| Work instructions |
Nothing in the copy should be a picture; everything else in the listing is to be restated exactly.

| Recorded information |
=======

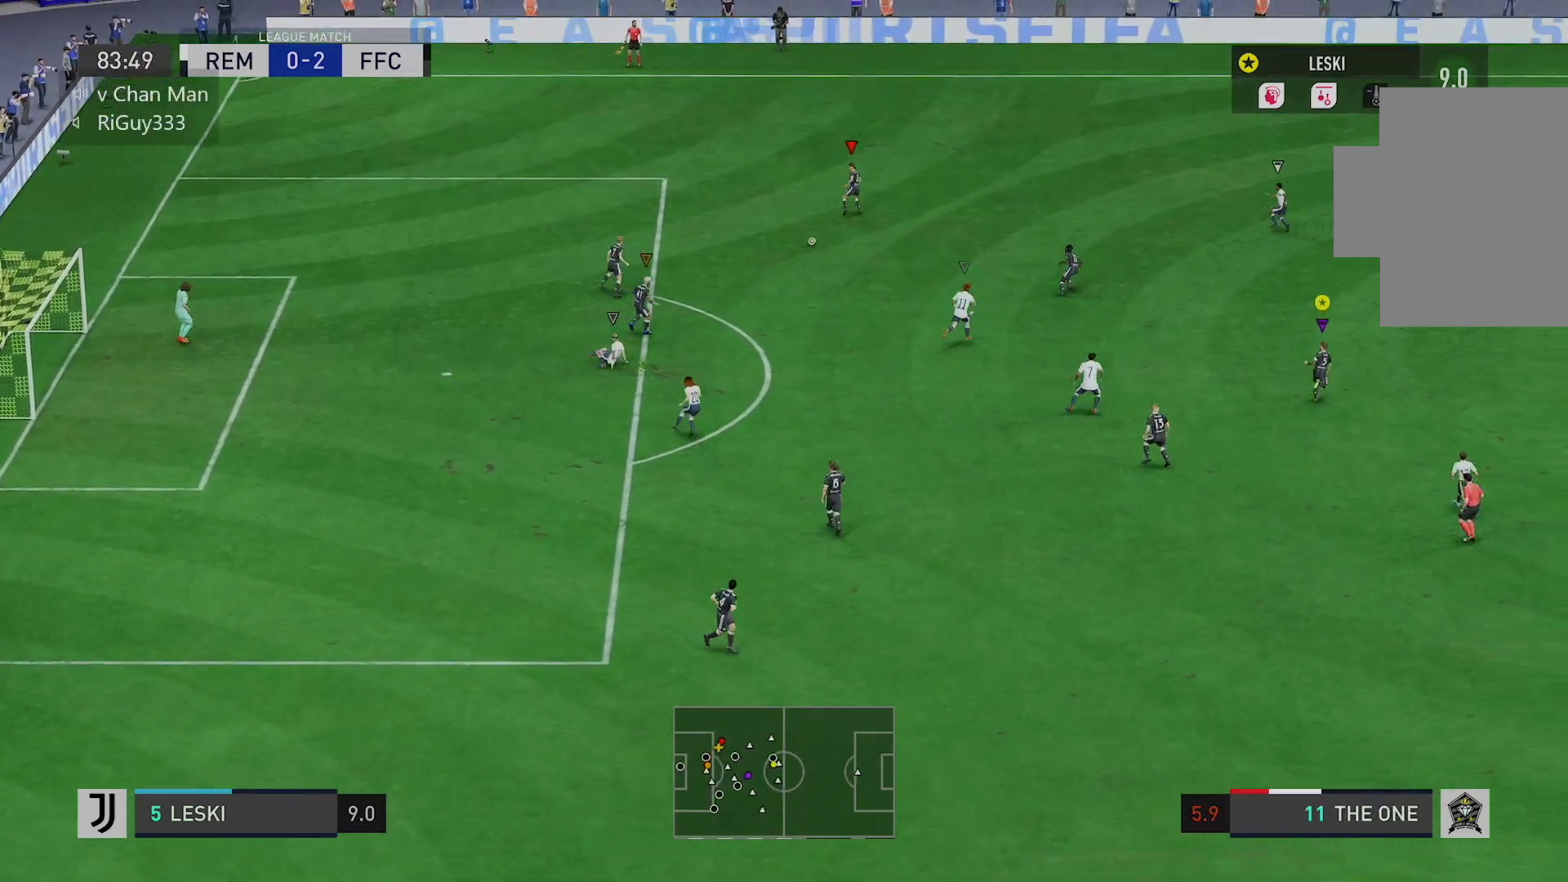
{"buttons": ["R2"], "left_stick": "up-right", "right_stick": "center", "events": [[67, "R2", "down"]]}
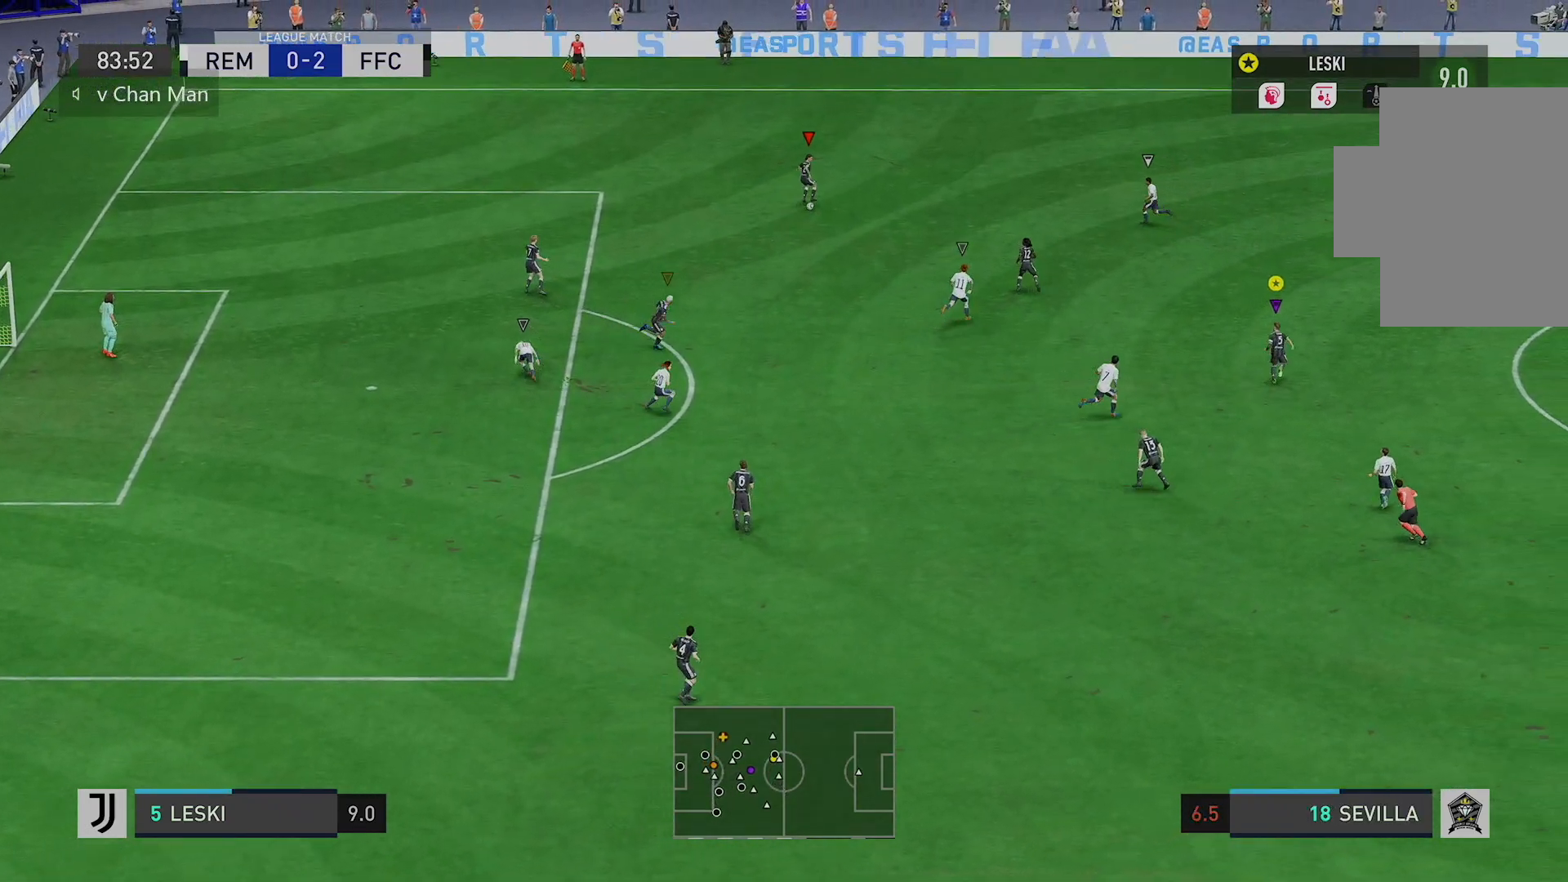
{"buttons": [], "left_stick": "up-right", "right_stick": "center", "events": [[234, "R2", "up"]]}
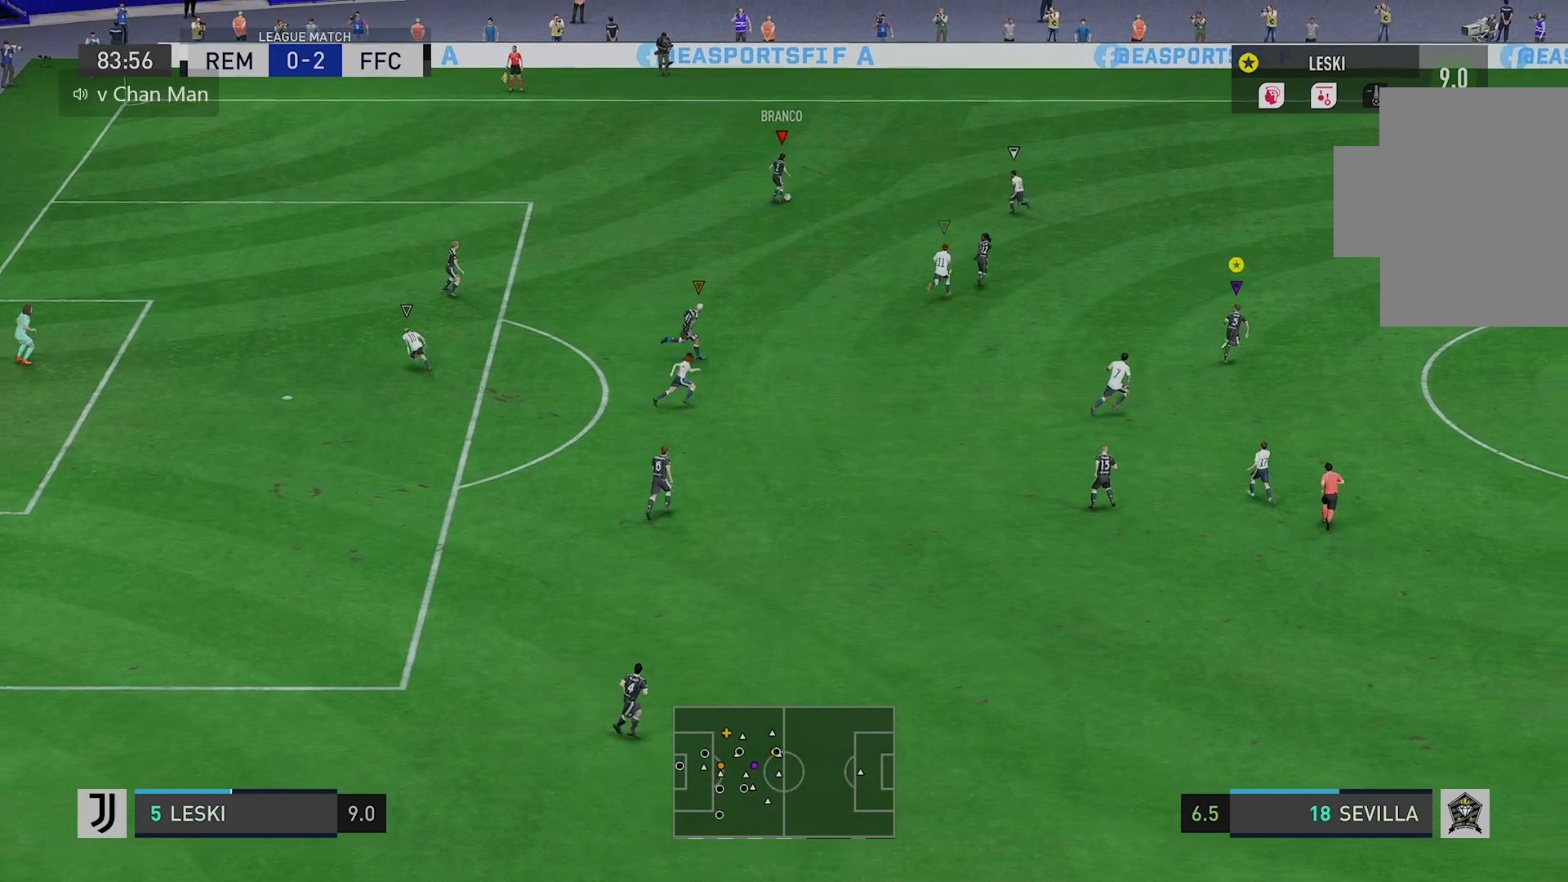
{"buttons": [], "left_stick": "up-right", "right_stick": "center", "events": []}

=======

| Exercise response |
{"buttons": ["R2"], "left_stick": "up-right", "right_stick": "center", "events": [[67, "R2", "down"]]}
{"buttons": [], "left_stick": "up-right", "right_stick": "center", "events": [[234, "R2", "up"]]}
{"buttons": [], "left_stick": "up-right", "right_stick": "center", "events": []}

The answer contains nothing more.